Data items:

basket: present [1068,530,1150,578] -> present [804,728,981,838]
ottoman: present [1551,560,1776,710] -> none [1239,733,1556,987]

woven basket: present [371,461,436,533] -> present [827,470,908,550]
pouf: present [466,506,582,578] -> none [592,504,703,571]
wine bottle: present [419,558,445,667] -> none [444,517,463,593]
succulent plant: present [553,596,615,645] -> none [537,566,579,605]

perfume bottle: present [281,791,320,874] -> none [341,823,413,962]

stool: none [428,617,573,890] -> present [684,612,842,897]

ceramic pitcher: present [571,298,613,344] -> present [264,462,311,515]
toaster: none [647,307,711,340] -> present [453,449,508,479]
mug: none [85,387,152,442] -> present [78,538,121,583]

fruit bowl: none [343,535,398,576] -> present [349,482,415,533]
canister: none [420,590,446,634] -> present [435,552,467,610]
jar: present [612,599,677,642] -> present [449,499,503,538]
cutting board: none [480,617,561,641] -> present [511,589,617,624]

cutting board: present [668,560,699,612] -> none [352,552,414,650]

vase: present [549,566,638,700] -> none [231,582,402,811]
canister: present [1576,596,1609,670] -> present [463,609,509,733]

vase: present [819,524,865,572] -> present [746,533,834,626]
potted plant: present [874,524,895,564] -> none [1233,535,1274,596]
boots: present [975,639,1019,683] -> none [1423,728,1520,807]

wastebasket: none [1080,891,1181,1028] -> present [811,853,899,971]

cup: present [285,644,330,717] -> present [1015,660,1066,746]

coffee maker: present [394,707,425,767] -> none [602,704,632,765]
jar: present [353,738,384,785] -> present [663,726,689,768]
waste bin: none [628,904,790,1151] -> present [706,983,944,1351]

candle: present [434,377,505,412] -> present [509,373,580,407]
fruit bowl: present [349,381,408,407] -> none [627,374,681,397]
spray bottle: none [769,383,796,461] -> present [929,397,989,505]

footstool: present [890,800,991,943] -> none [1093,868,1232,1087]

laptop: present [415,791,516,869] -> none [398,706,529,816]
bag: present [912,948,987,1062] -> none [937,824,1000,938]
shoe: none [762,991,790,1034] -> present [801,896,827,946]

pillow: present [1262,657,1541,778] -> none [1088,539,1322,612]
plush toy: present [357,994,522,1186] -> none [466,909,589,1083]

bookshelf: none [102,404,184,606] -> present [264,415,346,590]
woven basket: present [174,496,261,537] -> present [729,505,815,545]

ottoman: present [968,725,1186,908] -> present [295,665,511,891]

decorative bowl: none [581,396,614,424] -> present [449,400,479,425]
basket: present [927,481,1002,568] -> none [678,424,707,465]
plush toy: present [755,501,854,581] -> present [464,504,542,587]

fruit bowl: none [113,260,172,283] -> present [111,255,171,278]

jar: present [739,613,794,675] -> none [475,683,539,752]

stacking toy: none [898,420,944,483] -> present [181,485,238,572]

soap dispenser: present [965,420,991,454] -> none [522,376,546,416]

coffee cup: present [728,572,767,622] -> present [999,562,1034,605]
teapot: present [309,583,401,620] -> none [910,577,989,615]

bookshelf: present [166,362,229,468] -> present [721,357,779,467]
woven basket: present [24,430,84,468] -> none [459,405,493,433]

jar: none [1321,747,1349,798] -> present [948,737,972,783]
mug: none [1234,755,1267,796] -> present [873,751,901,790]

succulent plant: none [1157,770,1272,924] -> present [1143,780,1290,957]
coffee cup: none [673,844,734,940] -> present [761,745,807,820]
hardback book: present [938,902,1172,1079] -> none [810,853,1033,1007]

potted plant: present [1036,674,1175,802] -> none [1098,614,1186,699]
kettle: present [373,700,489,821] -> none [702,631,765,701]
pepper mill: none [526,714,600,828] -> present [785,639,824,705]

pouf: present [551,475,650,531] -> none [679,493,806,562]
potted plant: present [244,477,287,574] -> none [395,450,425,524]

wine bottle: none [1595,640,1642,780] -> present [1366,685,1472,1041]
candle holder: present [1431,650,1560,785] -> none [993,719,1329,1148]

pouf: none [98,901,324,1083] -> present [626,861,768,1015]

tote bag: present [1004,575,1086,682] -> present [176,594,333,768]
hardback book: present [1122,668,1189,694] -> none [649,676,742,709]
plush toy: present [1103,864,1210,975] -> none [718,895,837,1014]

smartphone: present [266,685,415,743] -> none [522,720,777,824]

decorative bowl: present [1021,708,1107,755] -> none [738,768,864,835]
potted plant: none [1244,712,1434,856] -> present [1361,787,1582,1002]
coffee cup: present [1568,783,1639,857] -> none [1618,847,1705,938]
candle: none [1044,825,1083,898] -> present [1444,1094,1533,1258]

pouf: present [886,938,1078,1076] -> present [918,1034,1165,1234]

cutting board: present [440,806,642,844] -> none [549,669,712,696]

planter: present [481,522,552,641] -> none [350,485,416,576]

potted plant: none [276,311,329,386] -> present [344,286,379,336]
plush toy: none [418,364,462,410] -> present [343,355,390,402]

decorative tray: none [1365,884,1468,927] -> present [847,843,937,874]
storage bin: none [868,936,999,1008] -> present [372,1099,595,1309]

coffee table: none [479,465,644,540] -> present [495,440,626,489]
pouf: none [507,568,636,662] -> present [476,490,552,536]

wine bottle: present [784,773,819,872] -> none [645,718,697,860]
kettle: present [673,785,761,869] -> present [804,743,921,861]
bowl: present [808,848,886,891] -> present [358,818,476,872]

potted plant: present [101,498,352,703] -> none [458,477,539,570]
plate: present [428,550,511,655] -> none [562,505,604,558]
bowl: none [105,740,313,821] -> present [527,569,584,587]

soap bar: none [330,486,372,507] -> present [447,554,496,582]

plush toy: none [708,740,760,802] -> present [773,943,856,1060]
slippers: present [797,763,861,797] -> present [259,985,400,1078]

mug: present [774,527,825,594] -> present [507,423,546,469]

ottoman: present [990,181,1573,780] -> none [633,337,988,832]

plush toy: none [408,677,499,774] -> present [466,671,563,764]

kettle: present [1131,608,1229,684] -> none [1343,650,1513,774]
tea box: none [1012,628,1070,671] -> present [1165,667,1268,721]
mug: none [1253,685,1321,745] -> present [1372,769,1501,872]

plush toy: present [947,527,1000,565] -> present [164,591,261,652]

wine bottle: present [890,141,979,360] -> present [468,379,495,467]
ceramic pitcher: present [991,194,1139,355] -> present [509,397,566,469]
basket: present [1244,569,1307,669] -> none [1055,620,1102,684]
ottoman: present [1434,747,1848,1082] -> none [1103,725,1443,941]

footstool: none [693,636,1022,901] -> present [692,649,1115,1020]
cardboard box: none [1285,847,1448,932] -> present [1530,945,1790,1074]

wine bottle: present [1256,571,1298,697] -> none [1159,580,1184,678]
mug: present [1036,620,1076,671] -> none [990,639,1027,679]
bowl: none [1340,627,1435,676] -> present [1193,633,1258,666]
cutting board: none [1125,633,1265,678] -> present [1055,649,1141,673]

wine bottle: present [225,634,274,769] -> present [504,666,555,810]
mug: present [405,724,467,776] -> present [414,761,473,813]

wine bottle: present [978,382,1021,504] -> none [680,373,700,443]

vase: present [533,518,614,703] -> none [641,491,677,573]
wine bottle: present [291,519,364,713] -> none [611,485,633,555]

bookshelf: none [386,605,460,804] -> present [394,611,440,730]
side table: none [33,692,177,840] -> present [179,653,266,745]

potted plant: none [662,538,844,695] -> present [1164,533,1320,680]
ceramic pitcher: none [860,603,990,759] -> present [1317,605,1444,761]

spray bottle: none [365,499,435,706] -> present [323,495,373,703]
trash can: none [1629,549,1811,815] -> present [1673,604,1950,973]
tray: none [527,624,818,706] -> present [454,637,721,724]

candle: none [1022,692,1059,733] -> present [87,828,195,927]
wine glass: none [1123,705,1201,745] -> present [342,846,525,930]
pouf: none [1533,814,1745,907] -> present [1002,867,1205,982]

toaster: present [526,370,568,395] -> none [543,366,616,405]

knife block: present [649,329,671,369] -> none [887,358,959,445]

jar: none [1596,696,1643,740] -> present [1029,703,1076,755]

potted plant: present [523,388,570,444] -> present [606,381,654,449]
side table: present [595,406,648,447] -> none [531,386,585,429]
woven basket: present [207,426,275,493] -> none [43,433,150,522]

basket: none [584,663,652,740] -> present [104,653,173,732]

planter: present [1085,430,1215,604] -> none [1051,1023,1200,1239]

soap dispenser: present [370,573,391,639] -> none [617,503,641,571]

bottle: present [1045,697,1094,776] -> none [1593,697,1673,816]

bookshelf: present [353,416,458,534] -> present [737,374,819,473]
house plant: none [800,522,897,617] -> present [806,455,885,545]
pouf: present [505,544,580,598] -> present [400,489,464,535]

- [TASK DIRECTIONS]:
Go through the records from the first line and copy each one exactly, ending after the line that contains "stool: none [428,617,573,890]". Give nothing else.

- [RESPONSE]:
basket: present [1068,530,1150,578] -> present [804,728,981,838]
ottoman: present [1551,560,1776,710] -> none [1239,733,1556,987]

woven basket: present [371,461,436,533] -> present [827,470,908,550]
pouf: present [466,506,582,578] -> none [592,504,703,571]
wine bottle: present [419,558,445,667] -> none [444,517,463,593]
succulent plant: present [553,596,615,645] -> none [537,566,579,605]

perfume bottle: present [281,791,320,874] -> none [341,823,413,962]

stool: none [428,617,573,890] -> present [684,612,842,897]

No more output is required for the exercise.